New York Times metro editor Nestor Ramos sent out the following on Wednesday:
After spending three whirlwind days in Puerto Rico looking for Senator Robert Menendez at what was described as an “ill-timed and ill-fated fund-raiser,” Luis Ferré-Sadurní found himself jetting off to another far-flung Metro assignment: Gov. Kathy Hochul was heading to Israel the very next day.
One day, you’re counting uneaten jumbo shrimp and empty seats, the next day you’re in an armored van. All in a week’s work for an Albany bureau chief? Not typically.
But those assignments demonstrated Luis’s range and our trust in sending him across various hemispheres to chronicle whatever comes his way — including, as it turned out, the death of the governor’s father during the Israel trip. It also illustrates why it makes sense to give Luis a new challenge, and we are pleased to announce that he is moving onto a new beat, overseeing what is perhaps New York’s most pressing challenge, the continuing influx of migrants.

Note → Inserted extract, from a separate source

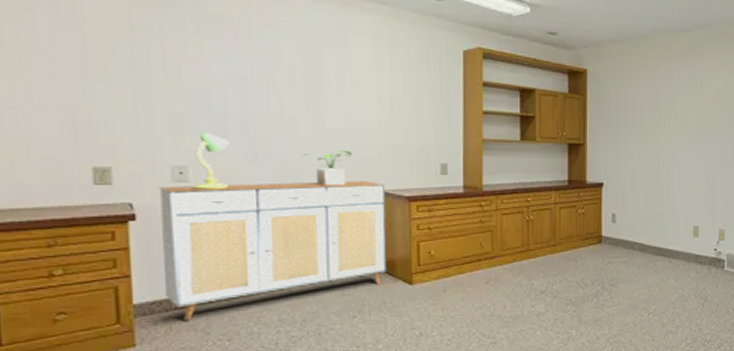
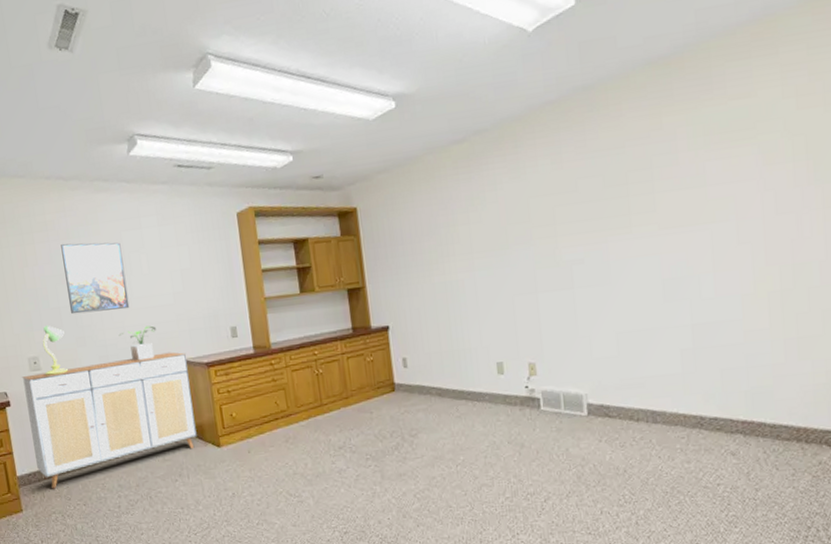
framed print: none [238,42,322,128] -> present [61,242,130,315]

In his roughly four years covering Albany, with the last two spent leading our Capitol bureau, Luis has chronicled the fall of Andrew Cuomo, the rise of Ms. Hochul, and the resignation of her first lieutenant governor, Brian Benjamin. He has displayed a sharp eye for legislative actions of general reader interest, from pet-store sales to the fight over legalizing to-go drinks and banning menthol cigarettes. And he has authoritatively covered the essential issues in Albany, from bail reform to housing, gun laws to migrants.
Luis was born and raised in Puerto Rico, where at the age of 12 he got his first journalism job: helping to run the printing press at his family’s newspaper, El Nuevo Día, in San Juan. He graduated from the University of Pennsylvania before joining The Times as a James Reston reporting fellow in 2017. He later became a general assignment, and then housing, reporter on Metro.
Please join us in congratulating him.